What is required » Where "Markdown" appears in a line of the entries below, that line should be copied.

Data extracted from a collection:
╭──

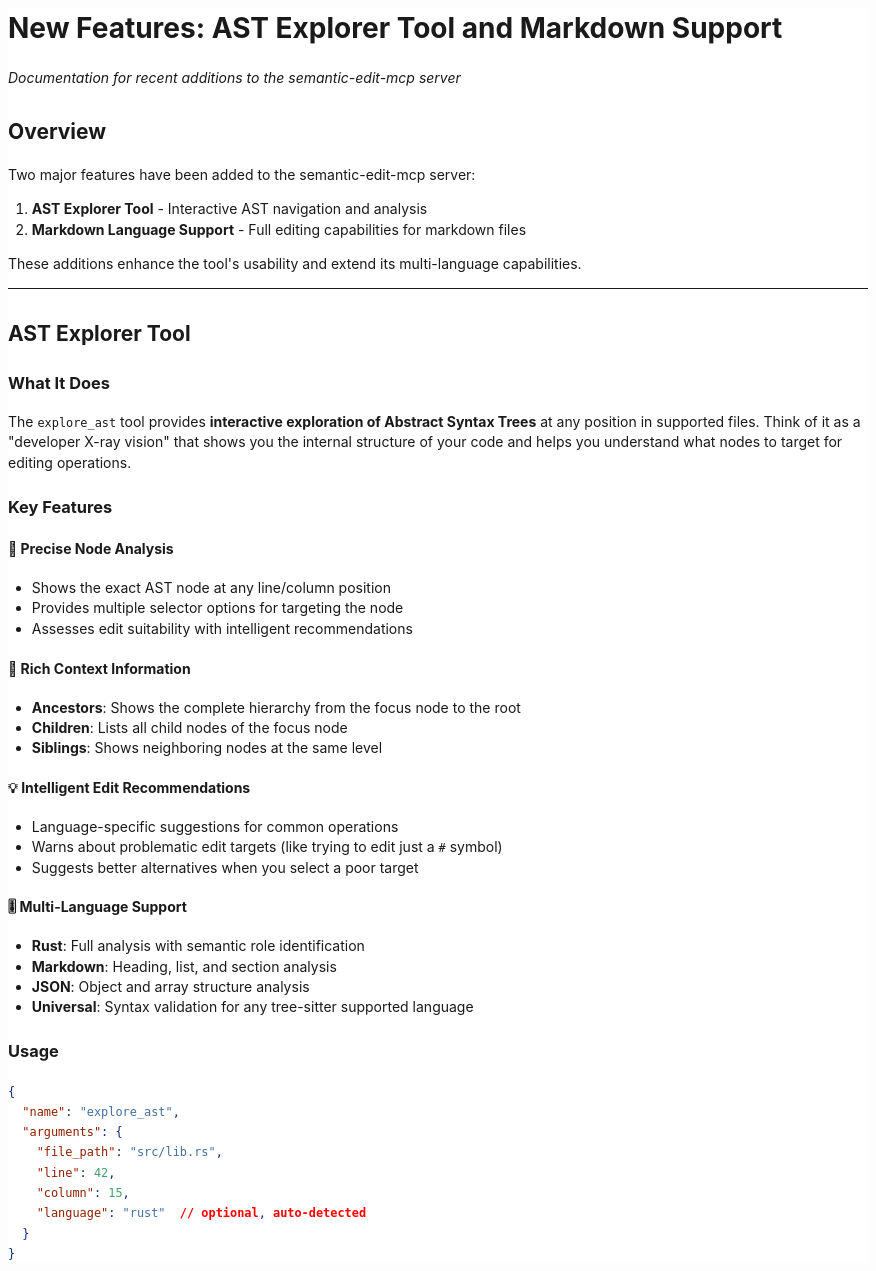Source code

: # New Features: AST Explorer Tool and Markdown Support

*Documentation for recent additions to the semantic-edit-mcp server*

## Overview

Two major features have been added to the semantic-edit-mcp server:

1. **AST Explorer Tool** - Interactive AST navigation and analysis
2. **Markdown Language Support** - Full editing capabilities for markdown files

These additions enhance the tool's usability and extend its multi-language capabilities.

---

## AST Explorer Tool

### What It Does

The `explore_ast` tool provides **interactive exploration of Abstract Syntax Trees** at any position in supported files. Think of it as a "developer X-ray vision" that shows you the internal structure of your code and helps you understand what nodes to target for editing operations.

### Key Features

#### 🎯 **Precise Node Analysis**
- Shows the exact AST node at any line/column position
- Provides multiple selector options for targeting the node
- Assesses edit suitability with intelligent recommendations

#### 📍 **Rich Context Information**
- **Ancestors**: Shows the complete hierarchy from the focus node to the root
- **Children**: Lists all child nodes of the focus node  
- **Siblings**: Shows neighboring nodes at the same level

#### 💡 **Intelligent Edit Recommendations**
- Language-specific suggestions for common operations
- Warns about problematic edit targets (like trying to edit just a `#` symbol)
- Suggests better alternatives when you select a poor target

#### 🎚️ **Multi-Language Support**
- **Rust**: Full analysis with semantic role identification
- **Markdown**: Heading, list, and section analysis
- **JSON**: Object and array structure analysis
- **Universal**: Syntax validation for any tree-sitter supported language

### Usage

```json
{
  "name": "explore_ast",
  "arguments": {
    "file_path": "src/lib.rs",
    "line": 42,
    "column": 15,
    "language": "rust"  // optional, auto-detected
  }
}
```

╰──
╭──

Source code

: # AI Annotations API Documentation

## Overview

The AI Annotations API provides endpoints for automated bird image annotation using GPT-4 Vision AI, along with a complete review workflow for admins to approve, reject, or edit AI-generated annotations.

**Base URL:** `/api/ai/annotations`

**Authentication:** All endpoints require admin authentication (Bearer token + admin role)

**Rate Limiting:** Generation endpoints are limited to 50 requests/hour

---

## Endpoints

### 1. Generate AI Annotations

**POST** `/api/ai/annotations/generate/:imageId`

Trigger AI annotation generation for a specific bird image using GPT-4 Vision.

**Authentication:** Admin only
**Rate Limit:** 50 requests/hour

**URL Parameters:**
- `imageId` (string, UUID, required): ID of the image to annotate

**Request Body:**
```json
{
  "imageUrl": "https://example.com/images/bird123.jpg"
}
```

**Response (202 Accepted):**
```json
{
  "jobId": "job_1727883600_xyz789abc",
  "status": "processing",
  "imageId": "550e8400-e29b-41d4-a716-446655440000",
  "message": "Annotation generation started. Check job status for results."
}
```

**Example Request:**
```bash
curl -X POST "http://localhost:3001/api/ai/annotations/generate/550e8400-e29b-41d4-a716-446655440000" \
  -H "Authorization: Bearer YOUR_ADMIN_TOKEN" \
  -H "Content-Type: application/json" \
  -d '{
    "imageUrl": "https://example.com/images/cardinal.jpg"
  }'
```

╰──

Result of this task »
: # New Features: AST Explorer Tool and Markdown Support
2. **Markdown Language Support** - Full editing capabilities for markdown files
- **Markdown**: Heading, list, and section analysis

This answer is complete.